Secondo lei per combattere lo stato islamico ci vorrebbe l’intervento di truppe di terra, i famosi “boots on the ground”?
“Sì, ma non da parte dei Paesi occidentali, che andrebbero a infilarsi in un altro ginepraio da cui sarebbe difficile uscire. In passato abbiamo dimostrato di non essere capaci di interventi militari chirurgici. L’ideale è trovare un Paese islamico o una coalizione di essi disposti a mandare truppe di terra, con il supporto logistico e aeronautico dei paesi occidentali. Da questo punto di vista credo comunque che, con il nuovo inquilino alla Casa Bianca, qualcosa cambierà anche nella politica militare americana. Per loro, però, il Medio Oriente non ha più un’importanza vitale, ma solo strategica”.

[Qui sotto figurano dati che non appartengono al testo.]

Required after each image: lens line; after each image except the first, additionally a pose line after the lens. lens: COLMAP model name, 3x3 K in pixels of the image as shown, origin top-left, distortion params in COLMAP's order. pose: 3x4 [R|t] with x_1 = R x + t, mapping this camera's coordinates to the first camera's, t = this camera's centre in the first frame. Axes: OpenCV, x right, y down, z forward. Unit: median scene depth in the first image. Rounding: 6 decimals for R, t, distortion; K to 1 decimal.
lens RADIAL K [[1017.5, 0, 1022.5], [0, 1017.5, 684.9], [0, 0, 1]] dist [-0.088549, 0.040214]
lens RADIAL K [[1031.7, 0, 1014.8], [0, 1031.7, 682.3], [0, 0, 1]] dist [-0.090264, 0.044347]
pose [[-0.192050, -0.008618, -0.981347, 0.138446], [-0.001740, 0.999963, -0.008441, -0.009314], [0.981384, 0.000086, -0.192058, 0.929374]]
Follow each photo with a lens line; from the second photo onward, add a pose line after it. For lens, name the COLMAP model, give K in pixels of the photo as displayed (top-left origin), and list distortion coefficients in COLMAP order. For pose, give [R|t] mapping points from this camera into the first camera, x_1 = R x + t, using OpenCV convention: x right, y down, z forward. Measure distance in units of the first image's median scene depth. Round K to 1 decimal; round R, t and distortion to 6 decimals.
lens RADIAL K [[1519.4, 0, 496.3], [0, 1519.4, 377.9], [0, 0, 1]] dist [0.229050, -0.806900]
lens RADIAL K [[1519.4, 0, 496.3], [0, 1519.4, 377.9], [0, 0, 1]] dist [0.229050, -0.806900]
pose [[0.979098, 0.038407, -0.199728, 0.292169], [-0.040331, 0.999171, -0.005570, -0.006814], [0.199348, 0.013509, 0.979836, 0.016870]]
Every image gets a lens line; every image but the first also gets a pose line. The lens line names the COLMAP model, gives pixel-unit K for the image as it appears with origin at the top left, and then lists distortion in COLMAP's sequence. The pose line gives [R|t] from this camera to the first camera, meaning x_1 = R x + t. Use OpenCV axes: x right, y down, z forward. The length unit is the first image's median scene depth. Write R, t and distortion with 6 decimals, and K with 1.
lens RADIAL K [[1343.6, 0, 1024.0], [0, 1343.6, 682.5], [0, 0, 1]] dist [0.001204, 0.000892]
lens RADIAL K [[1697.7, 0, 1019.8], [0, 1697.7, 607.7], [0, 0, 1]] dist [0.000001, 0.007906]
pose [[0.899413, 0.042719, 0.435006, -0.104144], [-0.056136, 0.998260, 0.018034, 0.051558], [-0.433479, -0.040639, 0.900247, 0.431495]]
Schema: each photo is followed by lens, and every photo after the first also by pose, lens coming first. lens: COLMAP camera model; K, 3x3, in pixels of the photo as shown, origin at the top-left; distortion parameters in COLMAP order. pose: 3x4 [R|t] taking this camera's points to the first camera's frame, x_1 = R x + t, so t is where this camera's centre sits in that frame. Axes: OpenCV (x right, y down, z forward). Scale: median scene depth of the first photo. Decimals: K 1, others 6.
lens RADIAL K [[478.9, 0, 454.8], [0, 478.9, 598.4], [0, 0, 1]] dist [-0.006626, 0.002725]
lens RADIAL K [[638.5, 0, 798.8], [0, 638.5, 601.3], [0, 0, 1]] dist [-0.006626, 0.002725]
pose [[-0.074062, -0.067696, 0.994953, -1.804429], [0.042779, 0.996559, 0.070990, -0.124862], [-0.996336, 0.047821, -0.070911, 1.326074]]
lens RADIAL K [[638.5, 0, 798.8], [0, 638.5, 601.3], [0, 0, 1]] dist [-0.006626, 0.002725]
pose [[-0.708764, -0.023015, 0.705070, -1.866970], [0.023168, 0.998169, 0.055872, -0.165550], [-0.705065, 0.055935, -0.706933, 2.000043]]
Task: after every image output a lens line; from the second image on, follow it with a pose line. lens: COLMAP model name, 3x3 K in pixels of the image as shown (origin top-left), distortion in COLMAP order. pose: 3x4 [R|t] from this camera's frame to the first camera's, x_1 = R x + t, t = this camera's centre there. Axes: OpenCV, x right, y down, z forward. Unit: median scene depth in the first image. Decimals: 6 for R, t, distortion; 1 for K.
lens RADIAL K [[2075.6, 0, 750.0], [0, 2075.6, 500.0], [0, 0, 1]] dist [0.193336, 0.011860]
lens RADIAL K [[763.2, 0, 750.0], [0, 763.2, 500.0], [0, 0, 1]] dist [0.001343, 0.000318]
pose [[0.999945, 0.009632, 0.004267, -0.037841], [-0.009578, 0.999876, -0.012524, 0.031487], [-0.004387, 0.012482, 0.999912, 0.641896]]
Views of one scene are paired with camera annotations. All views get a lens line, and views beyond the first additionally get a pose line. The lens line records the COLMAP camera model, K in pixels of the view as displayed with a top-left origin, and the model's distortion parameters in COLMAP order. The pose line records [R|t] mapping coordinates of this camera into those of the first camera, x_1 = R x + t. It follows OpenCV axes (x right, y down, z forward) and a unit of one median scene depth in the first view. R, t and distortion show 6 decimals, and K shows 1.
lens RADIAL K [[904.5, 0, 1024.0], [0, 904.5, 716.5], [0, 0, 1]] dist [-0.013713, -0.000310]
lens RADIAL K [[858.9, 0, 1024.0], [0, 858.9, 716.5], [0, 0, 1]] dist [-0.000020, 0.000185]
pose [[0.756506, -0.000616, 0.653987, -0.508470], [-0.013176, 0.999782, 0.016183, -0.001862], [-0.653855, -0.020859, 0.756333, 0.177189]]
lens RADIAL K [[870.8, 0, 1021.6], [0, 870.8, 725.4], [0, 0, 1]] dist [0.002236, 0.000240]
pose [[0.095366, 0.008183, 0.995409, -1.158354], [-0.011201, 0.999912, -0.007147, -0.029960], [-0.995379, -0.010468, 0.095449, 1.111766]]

Lei è a favore di un intervento in Libia?
“No, perché c’è il rischio che si trasformi in un tutti contro tutti. La situazione è poco chiara e il livello di confusione è massimo. E sono contrario a un coinvolgimento diretto dell’Italia”.
In Europa si sente l’esigenza di una polizia e un’intelligence unica, continentale.
“Un’unica intelligence è impossibile, perché ogni stato vuole mantenere un livello di segretezza che gli è proprio. Creare una polizia unica o un unico esercito è un progetto più fattibile e potrebbe anche risultare utile”.
Qualcuno sostiene anche che paradossalmente proprio il controllo sul territorio di mafia, camorra e ndrangheta possa essere un vantaggio contro il terrorismo islamico…
“E’ una tesi strampalata, perché i mafiosi seguono interessi che non sono esattamente la difesa della vita dei cittadini. In passato lo Stato ha provato a farsi aiutare dalla mafia nella lotta al terrorismo, ma con scarsi risultati”.